# GIVEN RECORDS:
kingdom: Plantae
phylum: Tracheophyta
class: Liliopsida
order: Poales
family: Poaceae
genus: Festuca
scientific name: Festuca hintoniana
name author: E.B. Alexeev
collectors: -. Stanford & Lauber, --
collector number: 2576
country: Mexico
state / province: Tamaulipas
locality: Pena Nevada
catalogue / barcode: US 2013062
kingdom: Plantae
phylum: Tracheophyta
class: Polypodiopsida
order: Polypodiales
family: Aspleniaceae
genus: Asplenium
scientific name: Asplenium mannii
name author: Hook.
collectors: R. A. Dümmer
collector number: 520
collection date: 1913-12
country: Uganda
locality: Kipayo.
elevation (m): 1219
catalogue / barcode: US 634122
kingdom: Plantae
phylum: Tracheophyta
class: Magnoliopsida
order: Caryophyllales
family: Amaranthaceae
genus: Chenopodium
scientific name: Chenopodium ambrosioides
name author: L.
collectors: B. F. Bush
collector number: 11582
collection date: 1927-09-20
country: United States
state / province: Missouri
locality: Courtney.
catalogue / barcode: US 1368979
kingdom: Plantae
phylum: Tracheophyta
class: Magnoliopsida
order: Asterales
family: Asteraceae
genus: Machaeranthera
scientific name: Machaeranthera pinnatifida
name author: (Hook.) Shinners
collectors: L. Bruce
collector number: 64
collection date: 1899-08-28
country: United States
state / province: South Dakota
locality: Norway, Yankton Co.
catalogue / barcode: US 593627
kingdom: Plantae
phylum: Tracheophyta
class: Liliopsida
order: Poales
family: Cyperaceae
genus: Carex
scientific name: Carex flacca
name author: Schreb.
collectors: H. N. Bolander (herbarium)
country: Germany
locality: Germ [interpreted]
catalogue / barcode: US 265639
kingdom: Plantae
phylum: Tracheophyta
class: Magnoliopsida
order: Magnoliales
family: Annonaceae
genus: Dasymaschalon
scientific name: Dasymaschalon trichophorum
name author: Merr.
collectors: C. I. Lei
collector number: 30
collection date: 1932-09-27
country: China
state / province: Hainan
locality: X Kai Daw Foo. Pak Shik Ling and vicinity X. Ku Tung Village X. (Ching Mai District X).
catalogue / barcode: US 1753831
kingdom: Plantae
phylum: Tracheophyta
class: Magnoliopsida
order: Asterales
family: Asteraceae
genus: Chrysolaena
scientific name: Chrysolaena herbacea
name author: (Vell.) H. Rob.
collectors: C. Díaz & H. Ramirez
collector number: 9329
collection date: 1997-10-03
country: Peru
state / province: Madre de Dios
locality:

# THE EXERCISE:
Turn all of the material above into a numbered list with one line per item, leaving out any blank lines.

# TASK RESPONSE:
1. kingdom: Plantae
2. phylum: Tracheophyta
3. class: Liliopsida
4. order: Poales
5. family: Poaceae
6. genus: Festuca
7. scientific name: Festuca hintoniana
8. name author: E.B. Alexeev
9. collectors: -. Stanford & Lauber, --
10. collector number: 2576
11. country: Mexico
12. state / province: Tamaulipas
13. locality: Pena Nevada
14. catalogue / barcode: US 2013062
15. kingdom: Plantae
16. phylum: Tracheophyta
17. class: Polypodiopsida
18. order: Polypodiales
19. family: Aspleniaceae
20. genus: Asplenium
21. scientific name: Asplenium mannii
22. name author: Hook.
23. collectors: R. A. Dümmer
24. collector number: 520
25. collection date: 1913-12
26. country: Uganda
27. locality: Kipayo.
28. elevation (m): 1219
29. catalogue / barcode: US 634122
30. kingdom: Plantae
31. phylum: Tracheophyta
32. class: Magnoliopsida
33. order: Caryophyllales
34. family: Amaranthaceae
35. genus: Chenopodium
36. scientific name: Chenopodium ambrosioides
37. name author: L.
38. collectors: B. F. Bush
39. collector number: 11582
40. collection date: 1927-09-20
41. country: United States
42. state / province: Missouri
43. locality: Courtney.
44. catalogue / barcode: US 1368979
45. kingdom: Plantae
46. phylum: Tracheophyta
47. class: Magnoliopsida
48. order: Asterales
49. family: Asteraceae
50. genus: Machaeranthera
51. scientific name: Machaeranthera pinnatifida
52. name author: (Hook.) Shinners
53. collectors: L. Bruce
54. collector number: 64
55. collection date: 1899-08-28
56. country: United States
57. state / province: South Dakota
58. locality: Norway, Yankton Co.
59. catalogue / barcode: US 593627
60. kingdom: Plantae
61. phylum: Tracheophyta
62. class: Liliopsida
63. order: Poales
64. family: Cyperaceae
65. genus: Carex
66. scientific name: Carex flacca
67. name author: Schreb.
68. collectors: H. N. Bolander (herbarium)
69. country: Germany
70. locality: Germ [interpreted]
71. catalogue / barcode: US 265639
72. kingdom: Plantae
73. phylum: Tracheophyta
74. class: Magnoliopsida
75. order: Magnoliales
76. family: Annonaceae
77. genus: Dasymaschalon
78. scientific name: Dasymaschalon trichophorum
79. name author: Merr.
80. collectors: C. I. Lei
81. collector number: 30
82. collection date: 1932-09-27
83. country: China
84. state / province: Hainan
85. locality: X Kai Daw Foo. Pak Shik Ling and vicinity X. Ku Tung Village X. (Ching Mai District X).
86. catalogue / barcode: US 1753831
87. kingdom: Plantae
88. phylum: Tracheophyta
89. class: Magnoliopsida
90. order: Asterales
91. family: Asteraceae
92. genus: Chrysolaena
93. scientific name: Chrysolaena herbacea
94. name author: (Vell.) H. Rob.
95. collectors: C. Díaz & H. Ramirez
96. collector number: 9329
97. collection date: 1997-10-03
98. country: Peru
99. state / province: Madre de Dios
100. locality:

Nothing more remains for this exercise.